The Lies Surrounding Thanksgiving

Stuffed Turkey for Thanksgiving Holidays with Vegetables and Other Ingredients

Getty Images

Stuffed Turkey for Thanksgiving Holidays with Vegetables and Other Ingredients

Shae Garofalo '25, Writer

In the earlier years of most Americans’ lives, they are taught the “history” of Thanksgiving. When Christopher Columbas arrived in the Americas, he was not so nice to the indigenous peoples, the colonizers said they were sorry and everyone kissed and made up over turkey and mashed potatoes. While I don’t think describing the intricacies of mass genocide to first graders is a smart idea, lying to young children and only using the pieces of history that are palatable to white people is also not a smart idea. The original Thanksgiving holiday that President Washington tried (and failed) to establish had nothing to do with the relationship between the pilgrims and indigenous peoples, but was instead supposed to be a day of  “thanksgiving and prayer.”He did this because the story of a beautiful friendship between the pilgrims and indigenous peoples is just that, a story. So why is this story taught in schools, why is it accepted so widely among Americans and others alike? 

Through the decades of 1890-1920 Americans started to embrace individualism and national ideology more than ever before; this also being the time that European immigrants started flooding the American sphere. Non-coincidentally, this was also the period in which Thanksgiving started to become a nationwide holiday, celebrated by the majority of Americans. Immigration was and still is viewed as a problem, something that disrupts the “purity” of “true” Americans. The popularization of the Thanksgiving holiday and the story of friendship between the indigenous peoples and pilgrims can be linked back to this struggle, one meant to retain a sense of individualism and purity of the white race. The celebration of peace between the colonizers and the indigenous peoples holds an underlying meaning, which is the celebration of assimilation. It is argued by many that Thanksgiving was popularized to establish a clear narrative for how relations between Americans and “others” went, which is that the “other” must assimilate. But this perspective is not acknowledged by the majority of the American population, even though it was a very real factor in the creation of the half-truth about colonization and indigenous peoples. However this is not the only widespread falsehood surrounding pilgrims and indigenous peoples relations, a specific lie that managed to bring in $347,100,000 for Disney. 

Disney is known to exaggerate their stories, most of the media they put out is fantasy after all. But as Pocahontas was a real person, the creators had some information to build off of. However, it is obvious that somebody did not do their proper research nor did they give any respect to her tribe or culture, and most parts of the movie are completely fabricated or exaggerated to an extent beyond belief. To start with the obvious, the “love” story between Pocahontas (whose actual name was Matoaka) was completely fabricated by the Disney team. Historical accounts state that their relationship could better be described as a father-daughter one rather than a romantic relationship. Even the climax of the movie, when Pocahontas “saves” John Smith from being bludgeoned to death by resting her head on his could have been misinterpreted. In John Smiths’ journal, he describes it as a traumatic experience, but most historians theorize that he misinterpreted the event. As he was welcomed into the Powhatan tribe shortly after said event, most credited historians believe that the placing of his head on the stones symbolized adopting him into the community while still endowing authority over him. 
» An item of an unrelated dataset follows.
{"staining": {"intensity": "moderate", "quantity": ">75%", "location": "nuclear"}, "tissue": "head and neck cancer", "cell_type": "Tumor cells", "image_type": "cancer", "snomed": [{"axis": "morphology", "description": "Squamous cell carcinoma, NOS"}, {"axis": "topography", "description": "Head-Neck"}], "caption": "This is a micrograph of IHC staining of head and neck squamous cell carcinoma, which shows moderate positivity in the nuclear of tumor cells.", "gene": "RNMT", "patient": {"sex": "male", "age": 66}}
Thanksgiving is defined by Mariam Webster as “a public acknowledgment or celebration of divine goodness”. This definition embraces the spirit of the day for many people, a day where one can gather with close family and friends and rejoice in the “divine goodness” of life. Yet the definition leaves out the reason as to why Thanksgiving occurred in the first place, and doesn’t even come close to fully encompassing the horrific violence committed against indigenous peoples from the day of the first Thanksgiving to now. The lies that have been spread behind the meaning and events of Thanksgiving are deeply ingrained into American culture. The general outlook on the holiday receives no nuance neither within schools nor within the home for most people, many just taking the tale of friendly relations between the colonizers and the indigenous peoples at face value. Even the smallest stories that are told to young children, such as Pocahontas, shape the way they view the history of colonial America in a completely bias light. This is not to say that Thanksgiving needs to be shunned by everyone. Education and conversation is the only way these lies can be reversed, and hopefully, this article can be your starting point as to unraveling your own closely held beliefs that may not be true.